Jungt!

Der letzte linke Student ist alt und verbraucht. Das heißt: Nein, der letzte linke Student ist vielleicht gar nicht alt und verbraucht. Aber: der letzte linke Student fühlt sich alt und verbraucht. Und leer? Leer fühlt er sich auch noch. Allerdings: wenn der letzte linke Student sich leer und alt und verbraucht fühlt, wie kann er dann noch Revolution machen?
Bekanntlich: »Die Revolution ist eine Sache der Jugend. Die Revolution braucht viel Schwung und viel Frische, denn sie bringt Schwung und Frische in alles. Die Revolution ist die Umwertung aller Werte.

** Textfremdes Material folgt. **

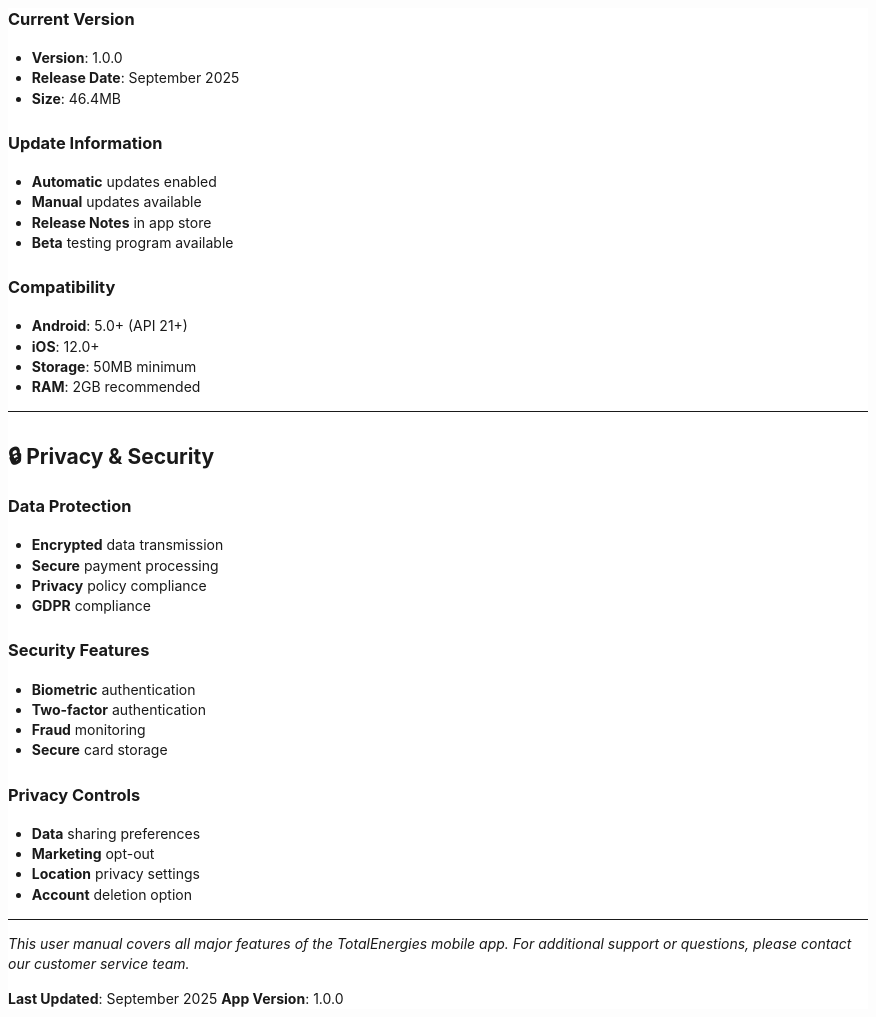 ### Current Version
- **Version**: 1.0.0
- **Release Date**: September 2025
- **Size**: 46.4MB

### Update Information
- **Automatic** updates enabled
- **Manual** updates available
- **Release Notes** in app store
- **Beta** testing program available

### Compatibility
- **Android**: 5.0+ (API 21+)
- **iOS**: 12.0+
- **Storage**: 50MB minimum
- **RAM**: 2GB recommended

---

## 🔒 Privacy & Security

### Data Protection
- **Encrypted** data transmission
- **Secure** payment processing
- **Privacy** policy compliance
- **GDPR** compliance

### Security Features
- **Biometric** authentication
- **Two-factor** authentication
- **Fraud** monitoring
- **Secure** card storage

### Privacy Controls
- **Data** sharing preferences
- **Marketing** opt-out
- **Location** privacy settings
- **Account** deletion option

---

*This user manual covers all major features of the TotalEnergies mobile app. For additional support or questions, please contact our customer service team.*

**Last Updated**: September 2025
**App Version**: 1.0.0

Sie ist die Zukunft. Die Alten aber, die sind die Vergangenheit. Daher kann man eine Revolution nur als junger Mensch durchführen. Die Alten müssen zusehen. Ihre Welt wird weggewischt. Ausgelöscht. Denn die Alten haben nicht die Kraft, die neue Welt zu gestalten. Sie müssen weichen.« So steht es im besonderen Notizbuch des letzten linken Studenten. Das steht dort bereits seit mehreren Jahren. Und es ist selbstredend: noch immer richtig.
Nun wird der letzte linke Student jedoch alt. Denn: Jeder Mensch wird älter. Aber ist dieses Alter das Alter, von dem der letzte linke Student dort geschrieben hat, wirklich das Alter, das der letzte linke Student nun hat? Nein. Der letzte linke Student weiß, dass man immer nur so alt ist, wie man sich fühlt. Daher: fühlt sich der letzte linke Student nun auf einmal ganz unverbraucht. Und voll: voll fühlt er sich auch. Wenn auch nicht zu voll. Doch: voller Tatendrang. Voller Tatendrang ist der letzte linke Student auf jeden Fall. Und daher: ist der letzte linke Student auch nicht mehr alt. Sondern wieder: ganz jung. Und auch wir sollten erkennen, welcher Jungbrunnen unsere Gefühle sind, und nicht immer nur lasch herumhängen.